Carney’s tenure has been unorthodox from the start. He was appointed to the role in late 2012 after previously saying he wasn’t interested in the job, and initially said he would serve just five years of what is usually an eight-year term. Following Britain’s 2016 Brexit vote, he agreed to remain in place an additional year to the end of June 2019, to help steer the BOE until the government had completed negotiations.
The lawmaker committee, which oversees the work of both the Treasury and BOE, has never shied away from using its regular sessions to ask tough questions of Carney, sometimes leading to fiery exchanges.
Asked about controversy surrounding his previous extension by lawmakers in 2016, he justified his decision as being taken “out of a sense of responsibility.” He also said that he wished to limit how much longer he would stay due to it requiring him to be separated from his family in Canada.

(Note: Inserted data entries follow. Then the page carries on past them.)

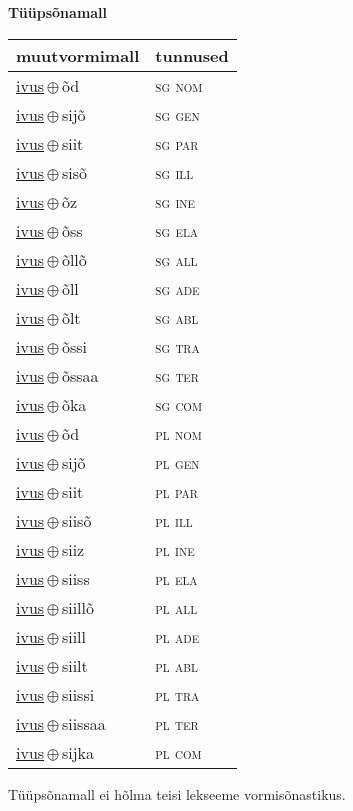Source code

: 

\vspace{3.5em}
\noindent \begin{minipage}{\textwidth}
\noindent \textbf{Tüüpsõnamall \,}\\

\begin{sideways}
\begin{tabular}{l l}
muutvormimall & tunnused \\
\hline
\underline{ivus}\,$\oplus$\,õd & \textsc{ sg nom } \\
\underline{ivus}\,$\oplus$\,sijõ & \textsc{ sg gen } \\
\underline{ivus}\,$\oplus$\,siit & \textsc{ sg par } \\
\underline{ivus}\,$\oplus$\,sisõ & \textsc{ sg ill } \\
\underline{ivus}\,$\oplus$\,õz & \textsc{ sg ine } \\
\underline{ivus}\,$\oplus$\,õss & \textsc{ sg ela } \\
\underline{ivus}\,$\oplus$\,õllõ & \textsc{ sg all } \\
\underline{ivus}\,$\oplus$\,õll & \textsc{ sg ade } \\
\underline{ivus}\,$\oplus$\,õlt & \textsc{ sg abl } \\
\underline{ivus}\,$\oplus$\,õssi & \textsc{ sg tra } \\
\underline{ivus}\,$\oplus$\,õssaa & \textsc{ sg ter } \\
\underline{ivus}\,$\oplus$\,õka & \textsc{ sg com } \\
\underline{ivus}\,$\oplus$\,õd & \textsc{ pl nom } \\
\underline{ivus}\,$\oplus$\,sijõ & \textsc{ pl gen } \\
\underline{ivus}\,$\oplus$\,siit & \textsc{ pl par } \\
\underline{ivus}\,$\oplus$\,siisõ & \textsc{ pl ill } \\
\underline{ivus}\,$\oplus$\,siiz & \textsc{ pl ine } \\
\underline{ivus}\,$\oplus$\,siiss & \textsc{ pl ela } \\
\underline{ivus}\,$\oplus$\,siillõ & \textsc{ pl all } \\
\underline{ivus}\,$\oplus$\,siill & \textsc{ pl ade } \\
\underline{ivus}\,$\oplus$\,siilt & \textsc{ pl abl } \\
\underline{ivus}\,$\oplus$\,siissi & \textsc{ pl tra } \\
\underline{ivus}\,$\oplus$\,siissaa & \textsc{ pl ter } \\
\underline{ivus}\,$\oplus$\,sijka & \textsc{ pl com } \\
\end{tabular}
\end{sideways}
\label{tab:tüüpsõnamall-ivusõd}

\end{minipage}

 
\vspace{1em}
\noindent Tüüpsõnamall  ei hõlma teisi lekseeme vormi\-sõnastikus.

Former BOE policy maker Adam Posen, president at the Peterson Institute for International Economics, played down the need for any extension.
“Governor Carney is very distinguished. I understand it would be nice to have continuity, but any of the other reasonable candidates would be just as good,” he said in a Bloomberg Television interview. “Brexit presents a unique challenge for the U.K. economy and the bank. It’s better if it’s not about one individual negotiating their position, it’s about the bank or the committee’s position.”